The letter said a written declaration of intention to homeschool “should be turned in to the district within 30 days after the establishment of the homeschool.” It said, “please complete and return by 2/1/2022.” The letter suggested the possibility of a truancy investigation, and elsewhere, it said families “may” file the declaration.
When an official entrusted with the power to initiate law enforcement tells a citizen to “please” do something, it doesn’t sound optional. It comes across as a euphemism for “do it, or I may exercise my authority over you.” If a police officer (for example) tells me to “please” do something, I’m not likely to say, “Oh, no thanks.”
A public school superintendent wields a certain amount of law-enforcement authority.
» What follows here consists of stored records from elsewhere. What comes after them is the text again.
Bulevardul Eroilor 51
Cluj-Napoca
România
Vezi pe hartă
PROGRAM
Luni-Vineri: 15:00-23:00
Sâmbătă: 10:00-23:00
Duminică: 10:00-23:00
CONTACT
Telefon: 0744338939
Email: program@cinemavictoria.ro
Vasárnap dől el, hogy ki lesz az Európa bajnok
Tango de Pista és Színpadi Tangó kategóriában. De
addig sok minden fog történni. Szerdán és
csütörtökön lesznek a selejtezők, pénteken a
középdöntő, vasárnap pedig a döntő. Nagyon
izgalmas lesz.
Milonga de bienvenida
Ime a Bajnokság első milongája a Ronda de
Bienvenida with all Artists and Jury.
If he or she tells a citizen to “please” do something, the citizen can be excused for being a bit concerned and thinking that something bad will happen if they say “no.”
The statute (167.042), which allows a homeschool family to file a declaration of enrollment, makes the filing unambiguously optional. If the superintendent tells families to “please” file it, it is absolutely necessary to follow up and explicitly say, “. . . but it is optional.”
I sent a letter to the Smithville superintendent of schools conveying this message late in the day on January 18. The superintendent replied the next day and confirmed that families can disregard his letter and will experience no consequences.
I appreciate his quick clarification.